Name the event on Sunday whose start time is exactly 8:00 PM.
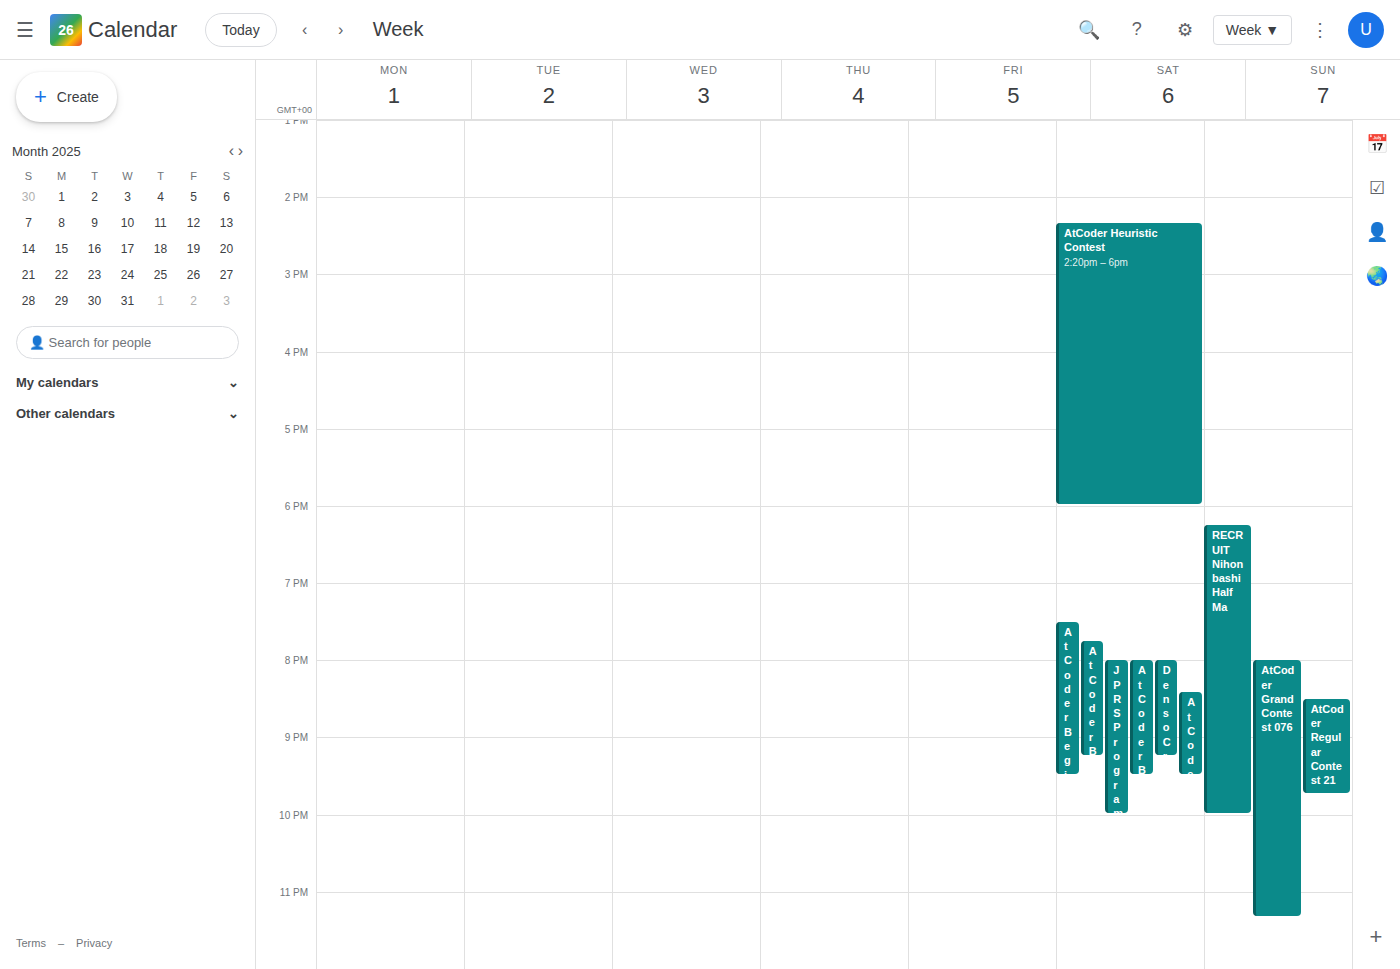
"AtCoder Grand Contest 076"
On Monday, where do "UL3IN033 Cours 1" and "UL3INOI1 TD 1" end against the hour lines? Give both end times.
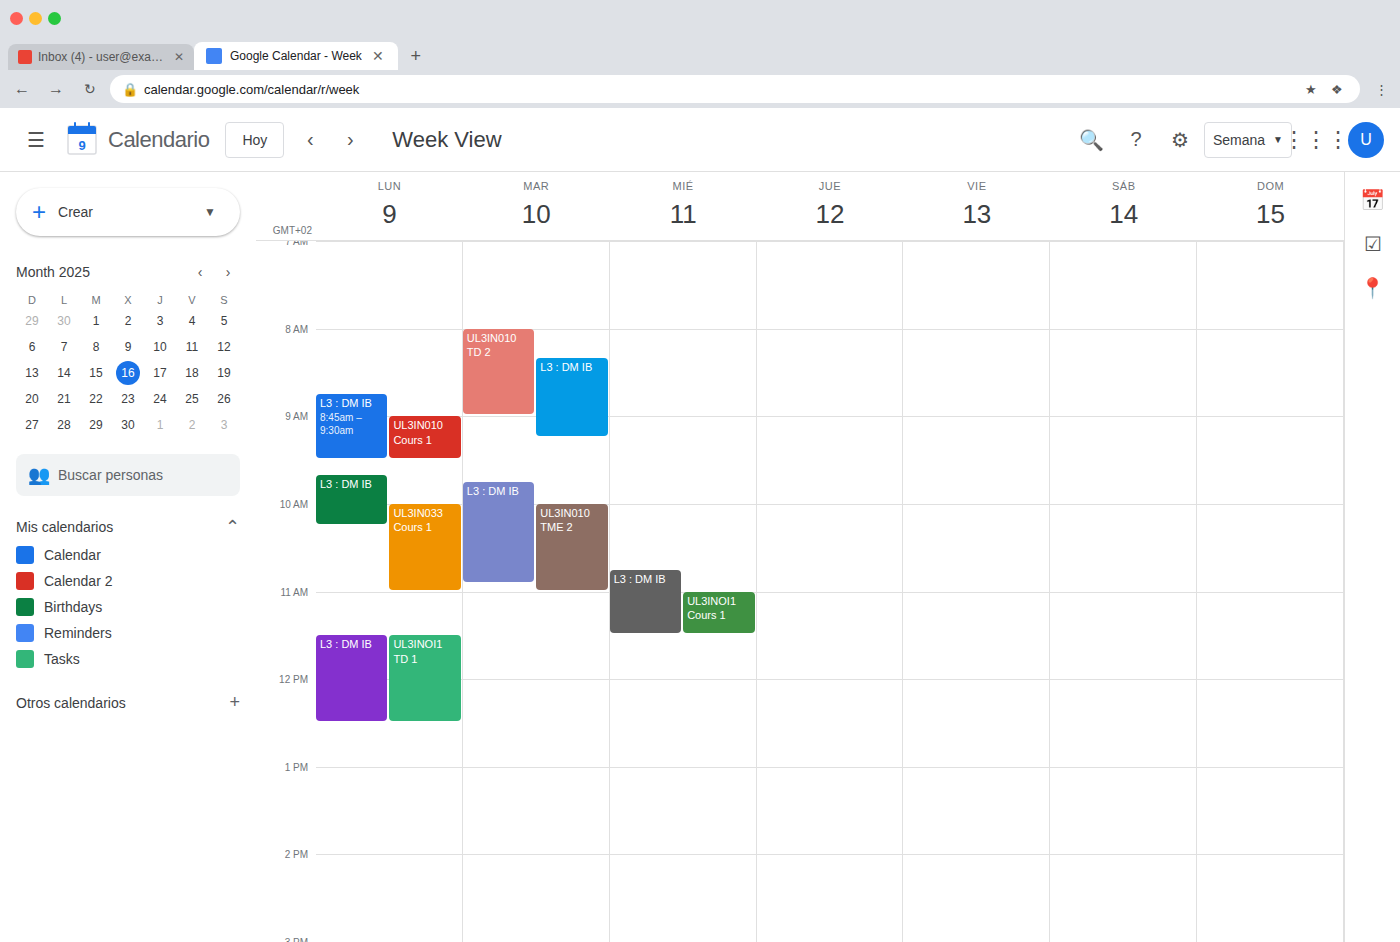
"UL3IN033 Cours 1": 11:00 AM, exactly on the 11 AM line. "UL3INOI1 TD 1": 12:30 PM, halfway between the 12 PM and 1 PM lines.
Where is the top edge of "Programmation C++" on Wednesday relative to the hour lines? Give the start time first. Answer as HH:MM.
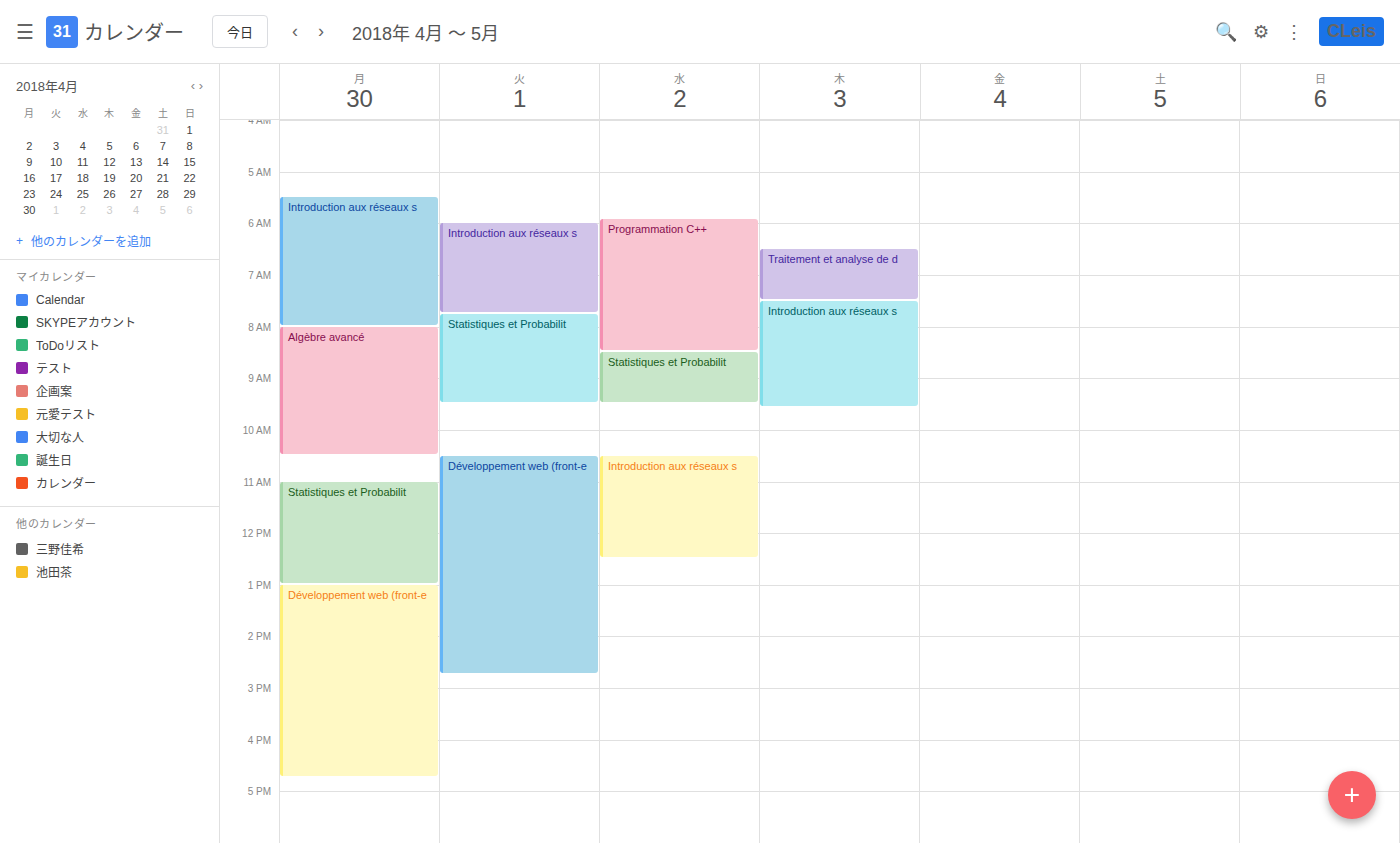
05:55 -- neither: 55 minutes below the 05:00 line and 5 minutes above the 06:00 line.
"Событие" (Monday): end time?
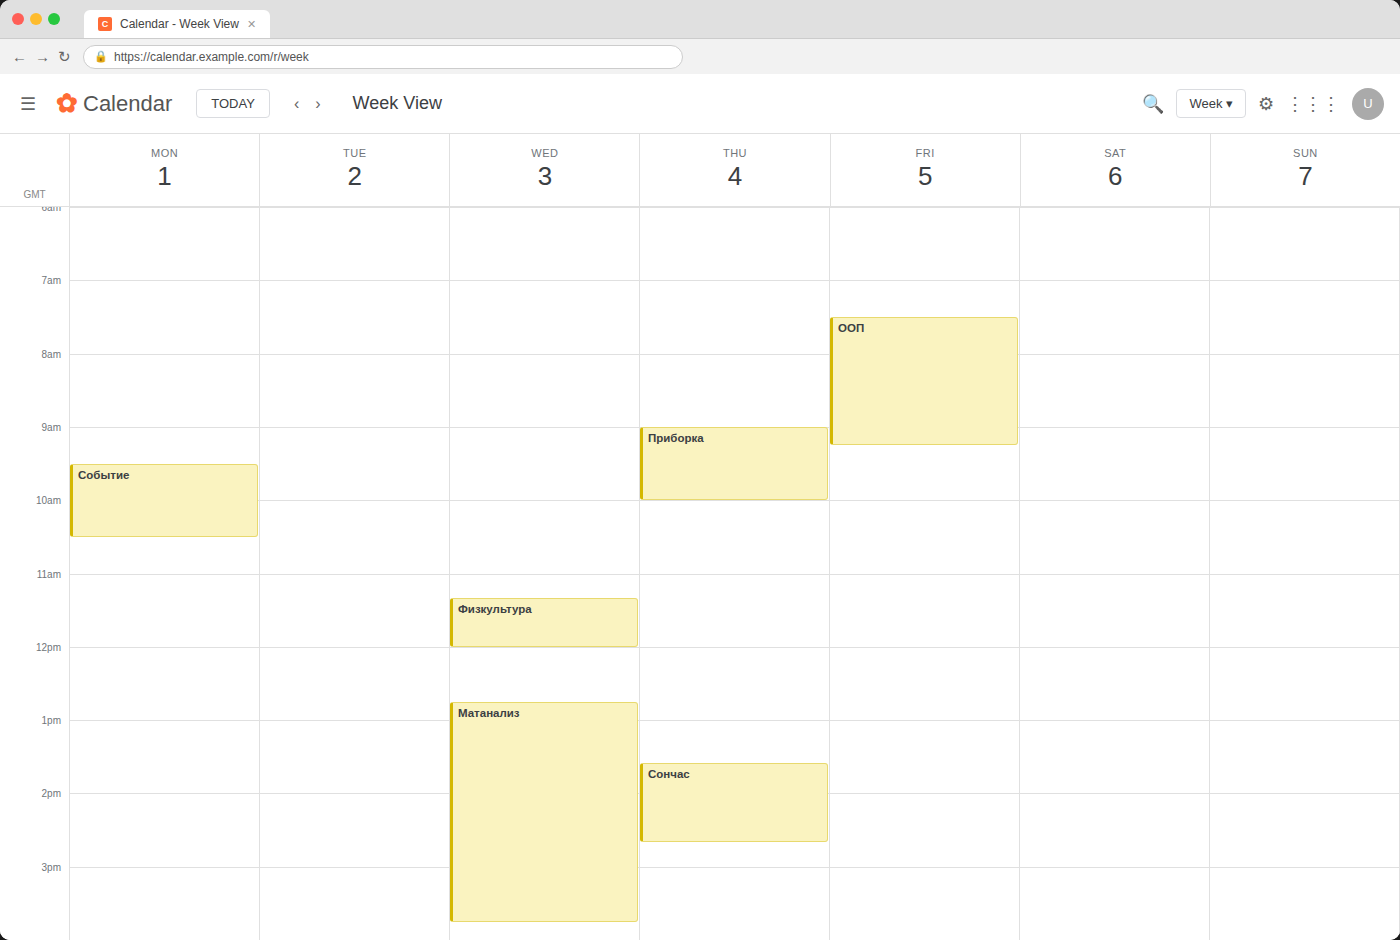
10:30 AM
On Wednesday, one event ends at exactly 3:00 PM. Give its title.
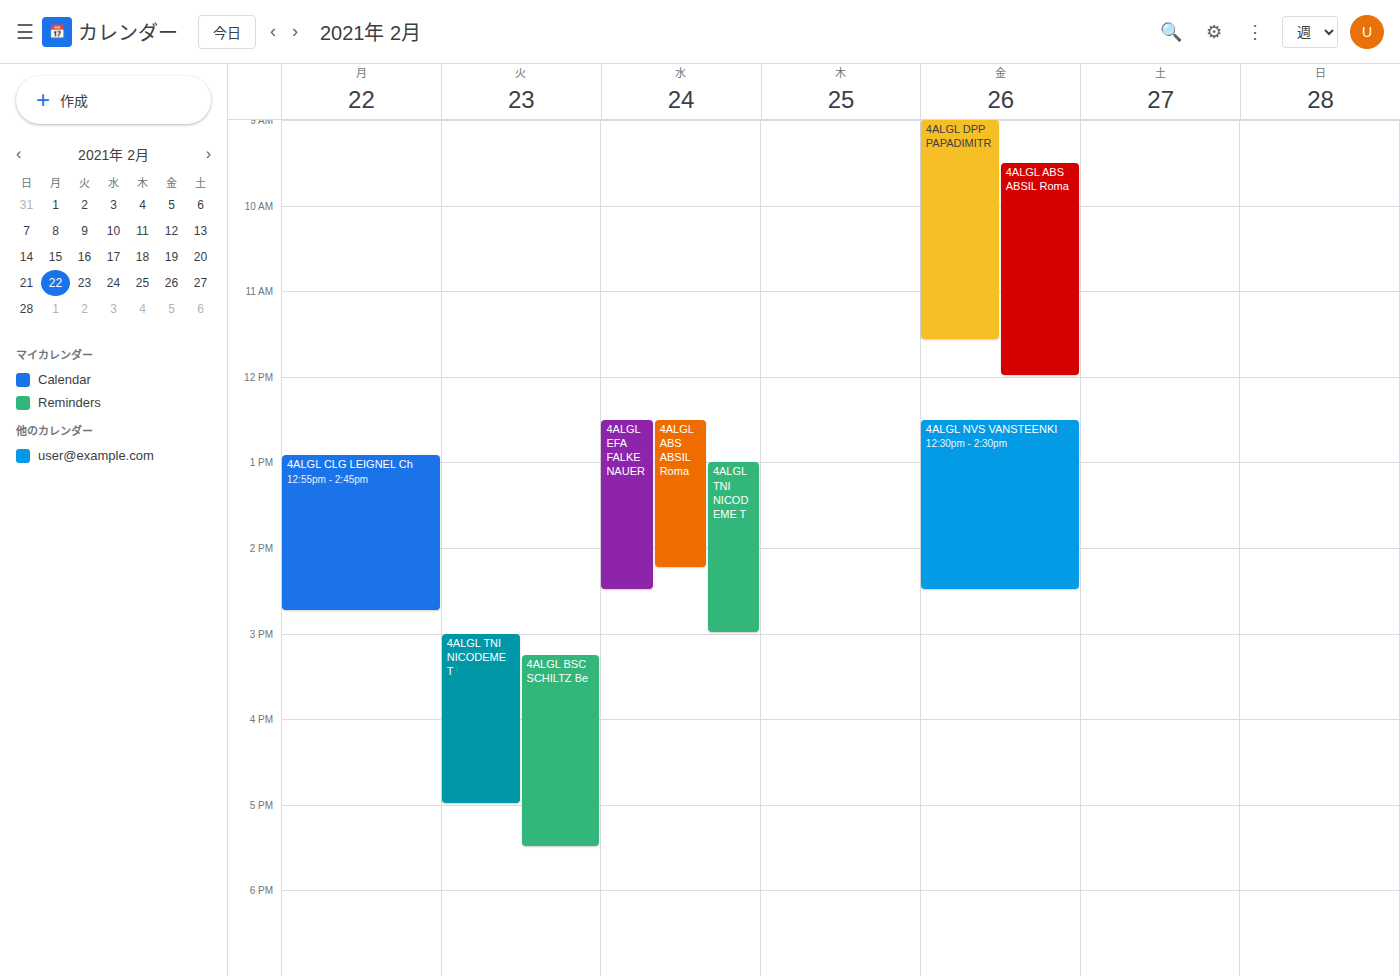
"4ALGL TNI NICODEME T"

____

__EXERCISE BRIEF__: Reproduce the listing word for word from the line containing "Where is the" through its final line, both included. Leave out the pictures.

__WRITTEN SOLUTION__:
Where is the top edge of "Programmation C++" on Wednesday relative to the hour lines? Give the start time first. Answer as HH:MM.
05:55 -- neither: 55 minutes below the 05:00 line and 5 minutes above the 06:00 line.
"Событие" (Monday): end time?
10:30 AM
On Wednesday, one event ends at exactly 3:00 PM. Give its title.
"4ALGL TNI NICODEME T"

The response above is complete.